Bloomington, Indiana, June, 1961
RICHARD M. DORSON
FOLK LEGENDS OF JAPAN
INTRODUCTION
JAPAN POSSESSES more legends than any country in the Western world. So says Professor Kunio Yanagita, who founded the scientific study of folklore in Japan, and who remains today its venerable sage. We cannot say with certainty how many legends a people cherish, but we know that a vast number have been collected from every district in Japan. Even Yanagita-sensei is at a loss to explain just why his culture has produced so many legendary traditions. But volume after volume has appeared in the present century setting down village stories connected with mountains and trees and pools and hot springs, with kappa and tengu and other demonic creatures, with wealthy peasants and doughty samurai, and above all with the grieved and hateful spirits of those who died with anger in their hearts. Altogether some fifty such books of folk legends have been printed in Japan, not to mention the many hundreds of individual legends which have appeared in collections of general folk tales or in topographical and historical works. In the United States not a single book of legends spoken by the folk has ever been published.
The word legend has various meanings in modern usage, and even folklorists disagree on its precise significance. A legend is a particular kind of folk tale, and so belongs to the family of stories passed down by word of mouth over the generations. The best known and most frequently collected type of such stories is the fairy tale, and fairy tales have now been reprinted and rewritten so frequently that they belong to literary as much as to oral tradition. The key difference between fairy tale and legend is that narrator and audience accept the fairy tale as fiction, while they believe the legend describes an actual happening.
The legend is therefore a true story in the minds of the folk who retain it in their memory and pass it along to the next generation. There would be little point, however, in remembering the countless ordinary occurrences of daily life, so the legend is further distinguished by describing an extraordinary event. In some way the incident at its core contains noteworthy, remarkable, astonishing, or otherwise memorable aspects. The presence of a goblin or a giant, a ghost or an apparition, inevitably causes village talk. A strong man may perform some prodigious feat of strength, or a village wag perpetuate some ludicrous prank that endures in local memory. Legends range in length from brief outlines of a dimly recalled event, to a full narrative of strange experiences. Fairy tales, being composed of several adventures arranged in a set pattern and well fixed in the mind of the storyteller, run longer and contain more substance and detail than legends. When the fairy tale becomes anchored in a particular locality, is told as having occurred there, and incorporates the family- and place-names of the neighborhood, it has crossed the line into legendry. More rarely, when a myth of the gods, preserved in an ancient literary manuscript, takes on local coloring and the god is spoken of as having appeared in the vicinity, the myth assumes the form of living legend.

* [Records provided]
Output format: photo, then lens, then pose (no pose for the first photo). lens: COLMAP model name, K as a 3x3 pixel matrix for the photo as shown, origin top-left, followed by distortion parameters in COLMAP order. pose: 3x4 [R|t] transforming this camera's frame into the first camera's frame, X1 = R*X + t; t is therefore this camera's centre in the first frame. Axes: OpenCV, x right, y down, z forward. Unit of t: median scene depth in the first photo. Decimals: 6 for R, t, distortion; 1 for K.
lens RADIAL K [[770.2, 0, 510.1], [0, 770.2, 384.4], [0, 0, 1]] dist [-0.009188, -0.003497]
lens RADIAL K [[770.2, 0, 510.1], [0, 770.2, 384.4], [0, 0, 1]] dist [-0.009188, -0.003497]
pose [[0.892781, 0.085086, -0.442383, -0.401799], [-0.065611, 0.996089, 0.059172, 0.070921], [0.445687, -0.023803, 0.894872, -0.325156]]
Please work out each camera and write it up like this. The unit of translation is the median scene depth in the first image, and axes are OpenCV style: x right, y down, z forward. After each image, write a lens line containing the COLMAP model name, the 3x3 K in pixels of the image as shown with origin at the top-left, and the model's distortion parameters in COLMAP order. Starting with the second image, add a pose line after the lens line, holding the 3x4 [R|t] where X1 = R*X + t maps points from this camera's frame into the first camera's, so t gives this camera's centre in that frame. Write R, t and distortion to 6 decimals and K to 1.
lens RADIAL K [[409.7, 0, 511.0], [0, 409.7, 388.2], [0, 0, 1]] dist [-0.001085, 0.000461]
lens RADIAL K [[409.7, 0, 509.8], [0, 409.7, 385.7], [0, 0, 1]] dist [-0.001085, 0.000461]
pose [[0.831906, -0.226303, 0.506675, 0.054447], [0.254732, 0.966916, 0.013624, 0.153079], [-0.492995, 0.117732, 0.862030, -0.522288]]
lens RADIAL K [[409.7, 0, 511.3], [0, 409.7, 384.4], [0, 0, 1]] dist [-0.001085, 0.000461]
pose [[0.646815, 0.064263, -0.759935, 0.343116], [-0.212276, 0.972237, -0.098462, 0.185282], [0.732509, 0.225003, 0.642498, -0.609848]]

* [Required action 1]
Do the following statements agree with the introduction on Japanese folk legends? Answer yes or no for each, quoting the words of the introduction that decide it.
(a) No book of legends spoken by the folk has been published in the United States.
(b) Fairy tales are shorter and less detailed than legends.
(c) About fifty books of folk legends have been printed in Japan.
* [Required action 2]
Transcribe the passage of the introduction on Japanese folk legends that begins at the words "The word legend" and ends after the words "an actual happening.".

* [Final answer 1]
(a) Yes: "In the United States not a single book of legends spoken by the folk has ever been published."
(b) No: "run longer and contain more substance and detail than legends."
(c) Yes: "Altogether some fifty such books of folk legends have been printed in Japan"

* [Final answer 2]
The word legend has various meanings in modern usage, and even folklorists disagree on its precise significance. A legend is a particular kind of folk tale, and so belongs to the family of stories passed down by word of mouth over the generations. The best known and most frequently collected type of such stories is the fairy tale, and fairy tales have now been reprinted and rewritten so frequently that they belong to literary as much as to oral tradition. The key difference between fairy tale and legend is that narrator and audience accept the fairy tale as fiction, while they believe the legend describes an actual happening.